Intracranial hemangiopericytoma represents a rare intracranial tumor that is typically difficult to distinguish from meningioma based on clinical presentation and radiographic findings. These inherently aggressive neoplasms have been observed to occur in numerous intracranial compartments; however, isolated involvement of the CPA is essentially unreported. The authors present a case of a young lady with presumed right acoustic schwannoma, which proved to be HPC on histopathology. The case is described; and a review of the literature pertaining to the diagnosis, optimal management, and follow-up for these lesions is provided.


A 37-year-old Asian woman presented with a 7-month history of right ear and mandible numbness, as well as subjective hearing loss involving the right ear. Magnetic resonance imaging demonstrated the presence of a homogeneously enhancing extraaxial lesion in the right CPA, radiographically suggestive of an acoustic schwannoma. The lesion proved to be an intracranial HPC on histologic sections. Review of the neurosurgical literature yielded only one prior detailed account of HPC confined to the CPA. The patient underwent right retrosigmoid craniotomy for gross total resection of the mass, followed by stereotactic radiotherapy several weeks postoperatively.

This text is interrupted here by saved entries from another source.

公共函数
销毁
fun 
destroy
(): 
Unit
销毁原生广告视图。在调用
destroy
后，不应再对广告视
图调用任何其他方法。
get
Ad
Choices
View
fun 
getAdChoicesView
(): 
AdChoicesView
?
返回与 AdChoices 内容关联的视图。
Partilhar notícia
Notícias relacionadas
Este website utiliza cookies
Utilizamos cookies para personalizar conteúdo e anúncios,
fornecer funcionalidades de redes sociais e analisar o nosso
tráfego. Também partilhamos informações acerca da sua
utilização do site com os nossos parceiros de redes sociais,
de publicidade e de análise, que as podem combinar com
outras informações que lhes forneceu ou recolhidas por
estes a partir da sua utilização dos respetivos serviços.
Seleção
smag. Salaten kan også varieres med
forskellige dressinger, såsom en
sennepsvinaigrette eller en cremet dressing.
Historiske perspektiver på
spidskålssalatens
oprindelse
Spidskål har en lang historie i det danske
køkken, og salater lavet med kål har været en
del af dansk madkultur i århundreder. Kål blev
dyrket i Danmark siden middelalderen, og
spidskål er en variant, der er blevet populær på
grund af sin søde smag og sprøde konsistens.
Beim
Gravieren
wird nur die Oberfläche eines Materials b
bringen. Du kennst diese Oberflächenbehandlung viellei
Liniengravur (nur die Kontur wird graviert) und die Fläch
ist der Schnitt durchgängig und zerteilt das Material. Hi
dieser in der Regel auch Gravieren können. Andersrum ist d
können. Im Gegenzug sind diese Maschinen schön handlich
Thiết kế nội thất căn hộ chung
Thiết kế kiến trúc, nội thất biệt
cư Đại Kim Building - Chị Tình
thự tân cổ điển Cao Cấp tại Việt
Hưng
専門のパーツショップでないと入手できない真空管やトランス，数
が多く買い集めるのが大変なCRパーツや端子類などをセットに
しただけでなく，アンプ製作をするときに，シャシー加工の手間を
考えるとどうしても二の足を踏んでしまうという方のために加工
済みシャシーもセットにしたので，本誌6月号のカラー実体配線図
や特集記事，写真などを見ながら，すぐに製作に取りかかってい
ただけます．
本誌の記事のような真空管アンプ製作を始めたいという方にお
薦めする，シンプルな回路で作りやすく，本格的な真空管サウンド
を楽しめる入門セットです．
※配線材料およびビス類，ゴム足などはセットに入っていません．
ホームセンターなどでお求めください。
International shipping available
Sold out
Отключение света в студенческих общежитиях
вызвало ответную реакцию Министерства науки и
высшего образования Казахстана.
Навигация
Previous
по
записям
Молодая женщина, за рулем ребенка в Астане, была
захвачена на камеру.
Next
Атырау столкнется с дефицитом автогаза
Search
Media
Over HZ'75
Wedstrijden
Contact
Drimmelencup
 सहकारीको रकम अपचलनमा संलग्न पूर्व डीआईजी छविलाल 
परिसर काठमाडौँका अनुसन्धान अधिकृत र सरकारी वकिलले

Given the fundamentally different treatment approach for HPCs over other more common CPA tumors, it is imperative that the treating surgeon consider this rare diagnosis when evaluating patients with lesions localized to this area. Specifically, gross total resection, followed by adjuvant SRT, provides patients with the highest probability for disease-free survival, based on current evidence in the neurosurgical literature.